Modern medicine has conquered an enormous spectrum of health concerns, from the neonatal to the geriatric, the chronically ill to the acutely injured. Among the unmet challenges remaining in modern medicine are inborn disorders of metabolism within the liver. Such inherited metabolic disorders (IMDs) often leave an otherwise healthy individual with a crippling imbalance. As the principal regulator of the body's many metabolic pathways, malencoded hepatic enzymes can drastically disrupt homeostasis throughout the entire body. Severe phenotypes are usually detected within the first few days of life, and treatments range from palliative lifestyle modifications to aggressive surgical procedures. While orthotopic liver transplantation is the single last resort "cure" for these conditions, research during the past few years has brought new therapeutic technologies ever closer to the clinic. Stem cells, therapeutic viral vectors, or a combination thereof, are projected to be the next, best, and final cure for IMDs, which is well-reflected by this generation's research initiatives.
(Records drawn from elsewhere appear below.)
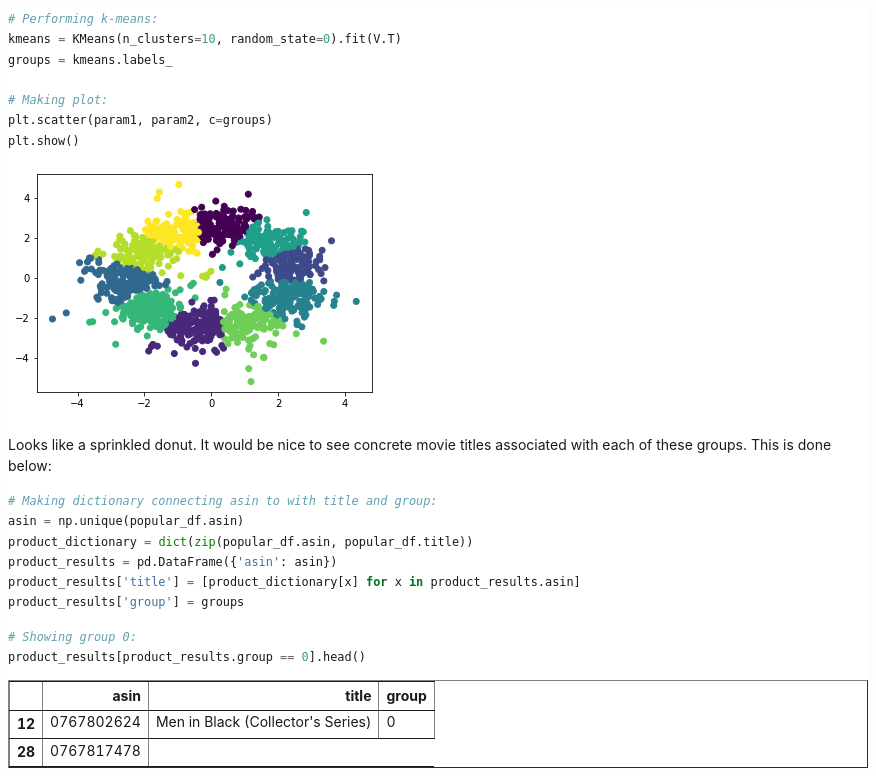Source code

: 
```python
# Performing k-means:
kmeans = KMeans(n_clusters=10, random_state=0).fit(V.T)
groups = kmeans.labels_

# Making plot:
plt.scatter(param1, param2, c=groups)
plt.show()
```


![png](output_34_0.png)


Looks like a sprinkled donut. It would be nice to see concrete movie titles associated with each of these groups. This is done below:


```python
# Making dictionary connecting asin to with title and group:
asin = np.unique(popular_df.asin)
product_dictionary = dict(zip(popular_df.asin, popular_df.title))
product_results = pd.DataFrame({'asin': asin})
product_results['title'] = [product_dictionary[x] for x in product_results.asin]
product_results['group'] = groups
```


```python
# Showing group 0:
product_results[product_results.group == 0].head()
```




<div>
<table border="1" class="dataframe">
  <thead>
    <tr style="text-align: right;">
      <th></th>
      <th>asin</th>
      <th>title</th>
      <th>group</th>
    </tr>
  </thead>
  <tbody>
    <tr>
      <th>12</th>
      <td>0767802624</td>
      <td>Men in Black (Collector's Series)</td>
      <td>0</td>
    </tr>
    <tr>
      <th>28</th>
      <td>0767817478</td>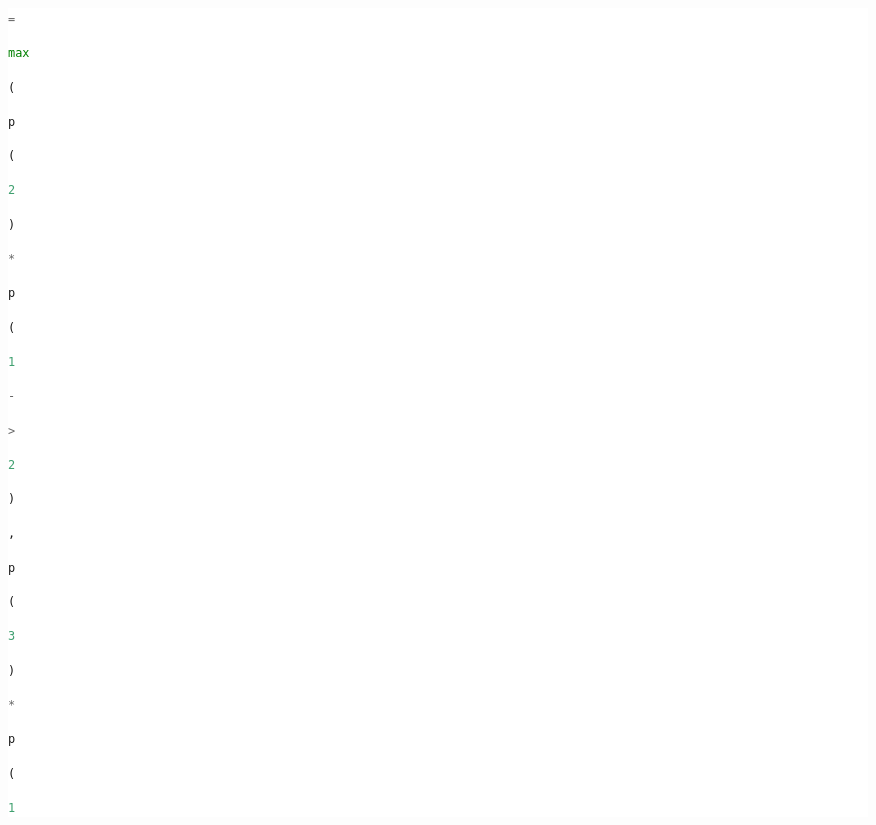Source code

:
 ```python
=
```
```python
max
```
```python
(
```
```python
p
```
```python
(
```
```python
2
```
```python
)
```
```python
*
```
```python
p
```
```python
(
```
```python
1
```
```python
-
```
```python
>
```
```python
2
```
```python
)
```
```python
,
```
```python
p
```
```python
(
```
```python
3
```
```python
)
```
```python
*
```
```python
p
```
```python
(
```
```python
1
```
```python
```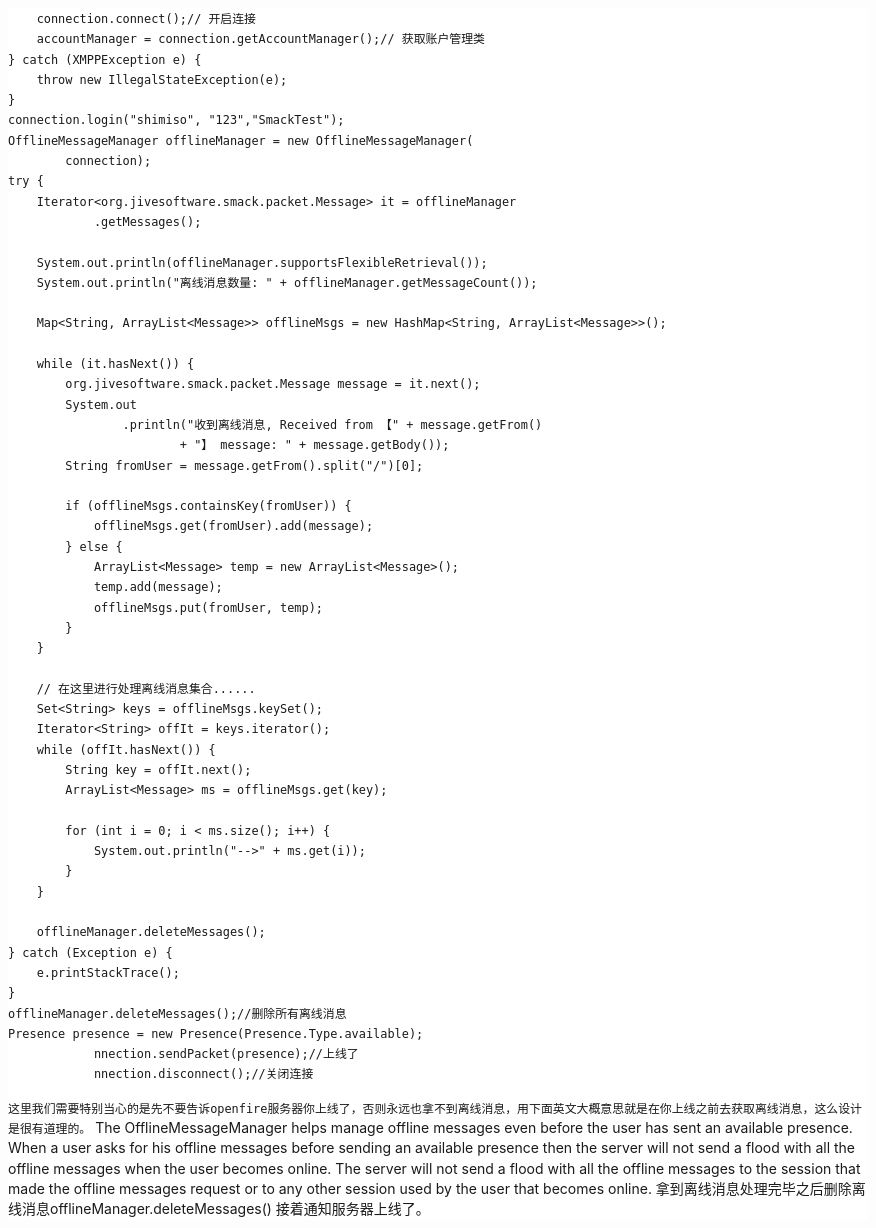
 ```
    connection.connect();// 开启连接  
    accountManager = connection.getAccountManager();// 获取账户管理类  
} catch (XMPPException e) {  
    throw new IllegalStateException(e);  
}   
connection.login("shimiso", "123","SmackTest");   
OfflineMessageManager offlineManager = new OfflineMessageManager(  
        connection);  
try {  
    Iterator<org.jivesoftware.smack.packet.Message> it = offlineManager  
            .getMessages();  
  
    System.out.println(offlineManager.supportsFlexibleRetrieval());  
    System.out.println("离线消息数量: " + offlineManager.getMessageCount());  
  
    Map<String, ArrayList<Message>> offlineMsgs = new HashMap<String, ArrayList<Message>>();  
  
    while (it.hasNext()) {  
        org.jivesoftware.smack.packet.Message message = it.next();  
        System.out  
                .println("收到离线消息, Received from 【" + message.getFrom()  
                        + "】 message: " + message.getBody());  
        String fromUser = message.getFrom().split("/")[0];  
  
        if (offlineMsgs.containsKey(fromUser)) {  
            offlineMsgs.get(fromUser).add(message);  
        } else {  
            ArrayList<Message> temp = new ArrayList<Message>();  
            temp.add(message);  
            offlineMsgs.put(fromUser, temp);  
        }  
    }  
  
    // 在这里进行处理离线消息集合......  
    Set<String> keys = offlineMsgs.keySet();  
    Iterator<String> offIt = keys.iterator();  
    while (offIt.hasNext()) {  
        String key = offIt.next();  
        ArrayList<Message> ms = offlineMsgs.get(key);  
  
        for (int i = 0; i < ms.size(); i++) {  
            System.out.println("-->" + ms.get(i));  
        }  
    }  
  
    offlineManager.deleteMessages();  
} catch (Exception e) {  
    e.printStackTrace();  
}  
offlineManager.deleteMessages();//删除所有离线消息  
Presence presence = new Presence(Presence.Type.available);  
            nnection.sendPacket(presence);//上线了  
            nnection.disconnect();//关闭连接  

```
` 这里我们需要特别当心的是先不要告诉openfire服务器你上线了，否则永远也拿不到离线消息，用下面英文大概意思就是在你上线之前去获取离线消息，这么设计是很有道理的。 `
The OfflineMessageManager helps manage offline messages even before the user has sent an available presence. When a user asks for his offline messages before sending an available presence then the server will not send a flood with all the offline messages when the user becomes online. The server will not send a flood with all the offline messages to the session that made the offline messages request or to any other session used by the user that becomes online.
拿到离线消息处理完毕之后删除离线消息offlineManager.deleteMessages() 接着通知服务器上线了。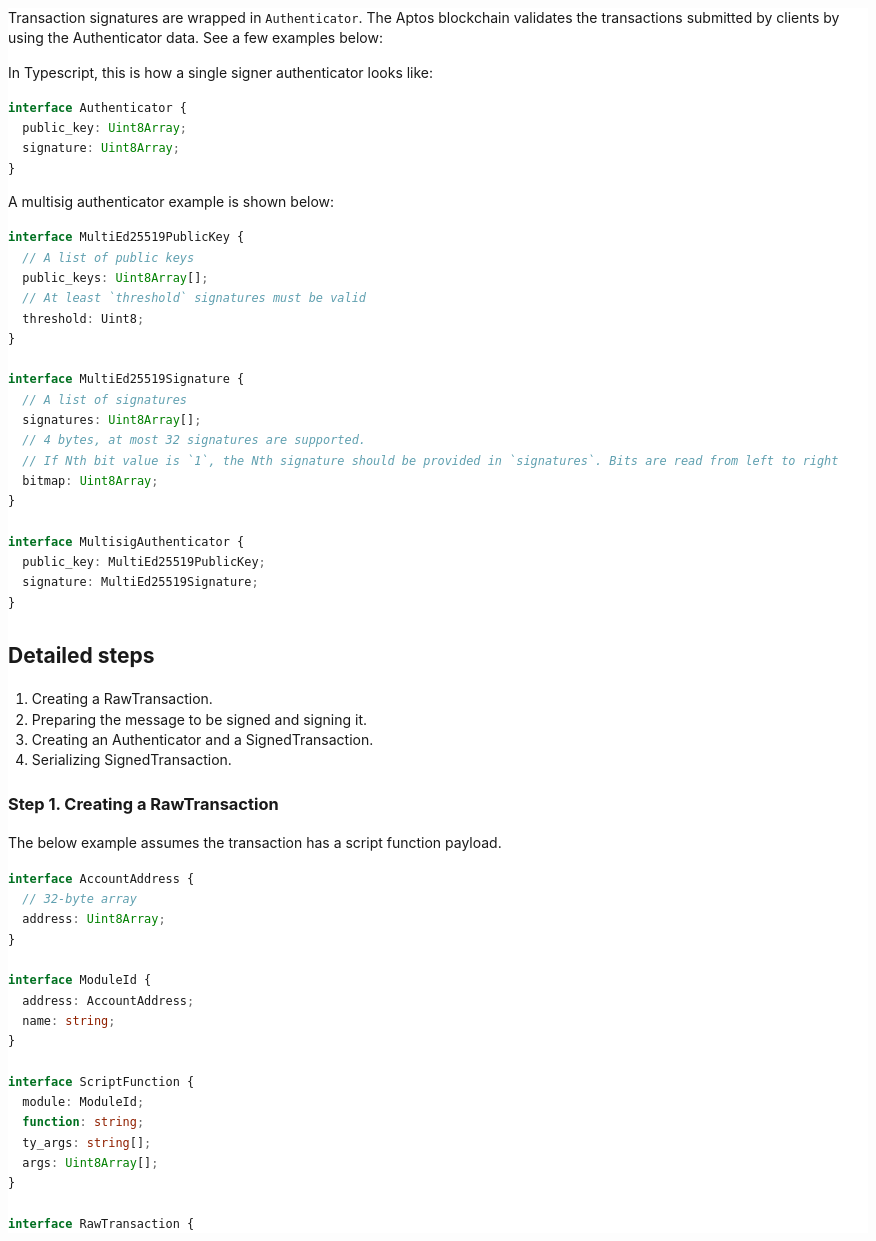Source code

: Transaction signatures are wrapped in `Authenticator`. The Aptos blockchain validates the transactions submitted by clients by using the Authenticator data. See a few examples below:

In Typescript, this is how a single signer authenticator looks like:

```typescript
interface Authenticator {
  public_key: Uint8Array;
  signature: Uint8Array;
}
```

A multisig authenticator example is shown below:

```typescript
interface MultiEd25519PublicKey {
  // A list of public keys
  public_keys: Uint8Array[];
  // At least `threshold` signatures must be valid
  threshold: Uint8;
}

interface MultiEd25519Signature {
  // A list of signatures
  signatures: Uint8Array[];
  // 4 bytes, at most 32 signatures are supported.
  // If Nth bit value is `1`, the Nth signature should be provided in `signatures`. Bits are read from left to right
  bitmap: Uint8Array;
}

interface MultisigAuthenticator {
  public_key: MultiEd25519PublicKey;
  signature: MultiEd25519Signature;
}
```

## Detailed steps

1. Creating a RawTransaction.
2. Preparing the message to be signed and signing it.
3. Creating an Authenticator and a SignedTransaction.
4. Serializing SignedTransaction.

### Step 1. Creating a RawTransaction

The below example assumes the transaction has a script function payload.

```typescript
interface AccountAddress {
  // 32-byte array
  address: Uint8Array;
}

interface ModuleId {
  address: AccountAddress;
  name: string;
}

interface ScriptFunction {
  module: ModuleId;
  function: string;
  ty_args: string[];
  args: Uint8Array[];
}

interface RawTransaction {
```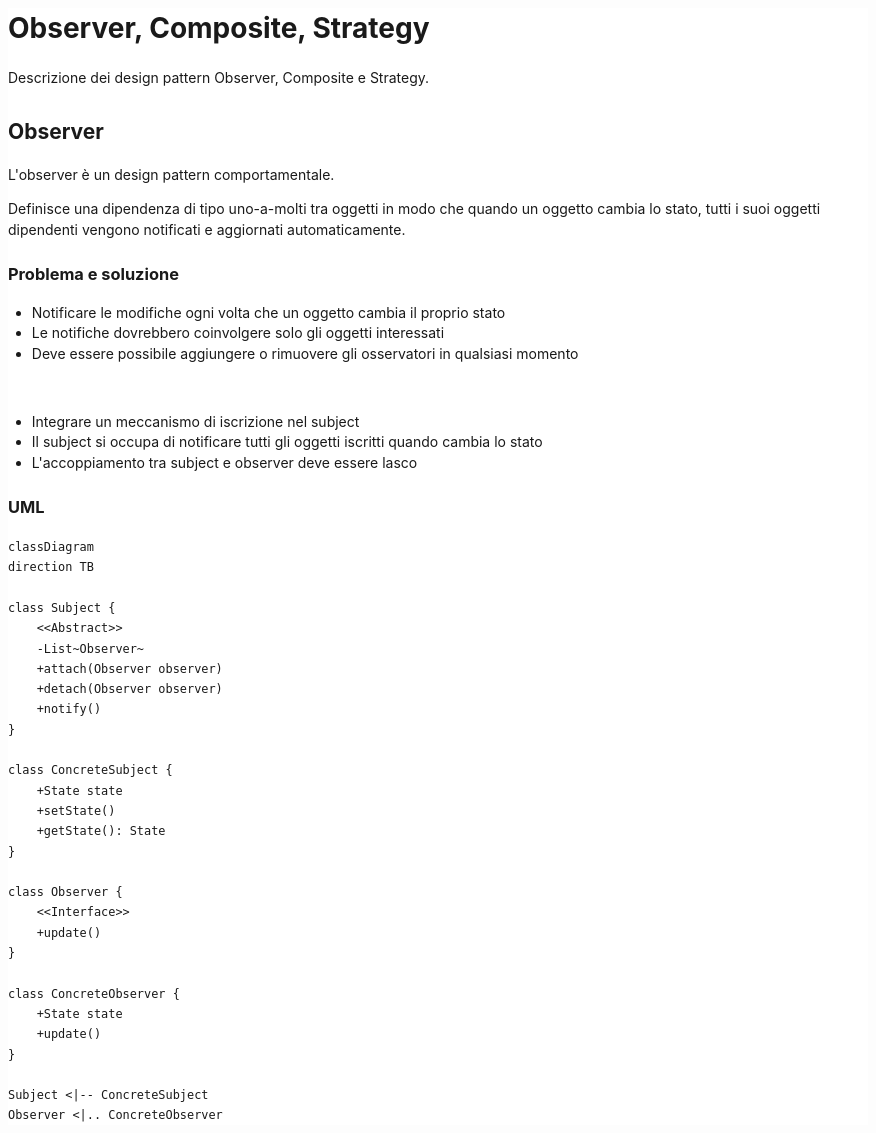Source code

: # Observer, Composite, Strategy

Descrizione dei design pattern Observer, Composite e Strategy.



## Observer

L'observer è un design pattern comportamentale.

Definisce una dipendenza di tipo uno-a-molti tra oggetti in modo che quando un oggetto cambia lo stato, tutti i suoi oggetti dipendenti vengono notificati e aggiornati automaticamente.



### Problema e soluzione

<div class="cols">

- Notificare le modifiche ogni volta che un oggetto cambia il proprio stato
- Le notifiche dovrebbero coinvolgere solo gli oggetti interessati
- Deve essere possibile aggiungere o rimuovere gli osservatori in qualsiasi momento

<br/>

- Integrare un meccanismo di iscrizione nel subject
- Il subject si occupa di notificare tutti gli oggetti iscritti quando cambia lo stato
- L'accoppiamento tra subject e observer deve essere lasco

</div>



### UML

```mermaid
classDiagram
direction TB

class Subject {
    <<Abstract>>
    -List~Observer~
    +attach(Observer observer)
    +detach(Observer observer)
    +notify()
}

class ConcreteSubject {
    +State state
    +setState()
    +getState(): State
}

class Observer {
    <<Interface>>
    +update()
}

class ConcreteObserver {
    +State state
    +update()
}

Subject <|-- ConcreteSubject
Observer <|.. ConcreteObserver
```
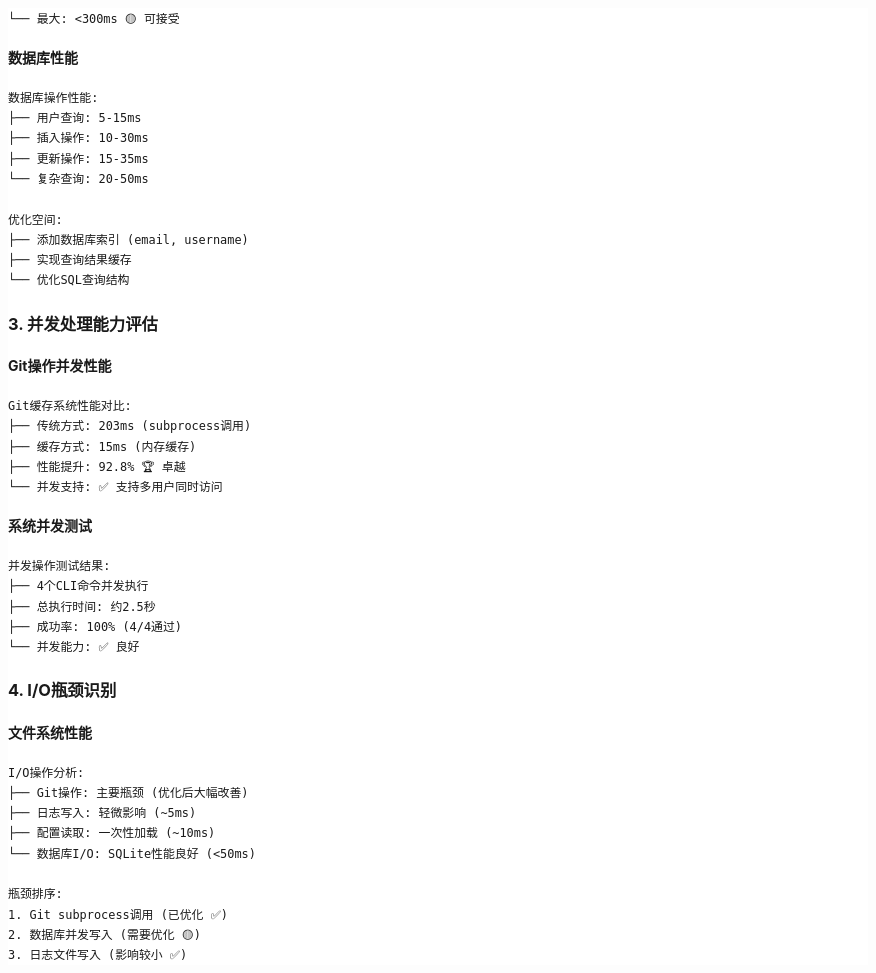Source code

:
 ```
└── 最大: <300ms 🟡 可接受
```

#### 数据库性能
```
数据库操作性能:
├── 用户查询: 5-15ms
├── 插入操作: 10-30ms
├── 更新操作: 15-35ms
└── 复杂查询: 20-50ms

优化空间:
├── 添加数据库索引 (email, username)
├── 实现查询结果缓存
└── 优化SQL查询结构
```

### 3. 并发处理能力评估

#### Git操作并发性能
```
Git缓存系统性能对比:
├── 传统方式: 203ms (subprocess调用)
├── 缓存方式: 15ms (内存缓存)
├── 性能提升: 92.8% 🏆 卓越
└── 并发支持: ✅ 支持多用户同时访问
```

#### 系统并发测试
```
并发操作测试结果:
├── 4个CLI命令并发执行
├── 总执行时间: 约2.5秒
├── 成功率: 100% (4/4通过)
└── 并发能力: ✅ 良好
```

### 4. I/O瓶颈识别

#### 文件系统性能
```
I/O操作分析:
├── Git操作: 主要瓶颈 (优化后大幅改善)
├── 日志写入: 轻微影响 (~5ms)
├── 配置读取: 一次性加载 (~10ms)
└── 数据库I/O: SQLite性能良好 (<50ms)

瓶颈排序:
1. Git subprocess调用 (已优化 ✅)
2. 数据库并发写入 (需要优化 🟡)
3. 日志文件写入 (影响较小 ✅)
```
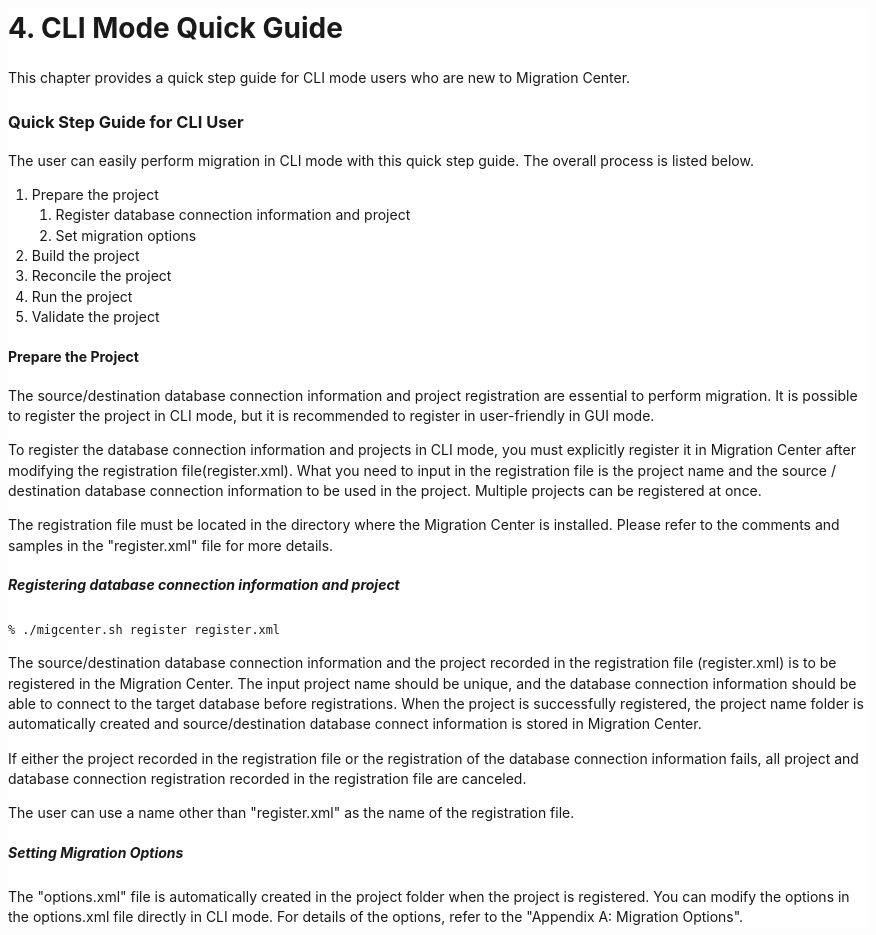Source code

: # 4. CLI Mode Quick Guide

This chapter provides a quick step guide for CLI mode users who are new to Migration Center.

### Quick Step Guide for CLI User

The user can easily perform migration in CLI mode with this quick step guide. The overall process is listed below.

1. Prepare the project
   1. Register database connection information and project
   2. Set migration options
2. Build the project 
3. Reconcile the project 
4. Run the project 
5. Validate the project

#### Prepare the Project

The source/destination database connection information and project registration are essential to perform migration. It is possible to register the project in CLI mode, but it is recommended to register in user-friendly in GUI mode.

To register the database connection information and projects in CLI mode, you must explicitly register it in Migration Center after modifying the registration file(register.xml). What you need to input in the registration file is the project name and the source / destination database connection information to be used in the project. Multiple projects can be registered at once.

The registration file must be located in the directory where the Migration Center is installed. Please refer to the comments and samples in the "register.xml" file for more details.

##### Registering database connection information and project

```
% ./migcenter.sh register register.xml
```

The source/destination database connection information and the project recorded in the registration file (register.xml) is to be registered in the Migration Center. The input project name should be unique, and the database connection information should be able to connect to the target database before registrations. When the project is successfully registered, the project name folder is automatically created and source/destination database connect information is stored in Migration Center.

If either the project recorded in the registration file or the registration of the database connection information fails, all project and database connection registration recorded in the registration file are canceled.

The user can use a name other than "register.xml" as the name of the registration file.

##### Setting Migration Options

The "options.xml" file is automatically created in the project folder when the project is registered. You can modify the options in the options.xml file directly in CLI mode. For details of the options, refer to the "Appendix A: Migration Options".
Figure 1. Potential material for liver cell therapy

Transplantable cells for the correction of liver metabolic disorders may be considered from among several differentiation states. These cell populations may be considered analogous to well characterized stages of liver development. Accessibility, expandability and suitability for genetic manipulation must be considered when selecting cells for therapeutic strategies.

Figure 2. The curative approach to IMDs may evolve in many forms

Gene therapy could offer healthy copies of the corrupted gene directly to the patient via systemic infusion of a tissue-specific vector. Stem cell research is closing in on means to repopulate tissues from which a disease originates. For IMDs, transplantable stem cells will derive from a healthy allogenic donor, or from the patient, provided the cells are genetically corrected ex vivo.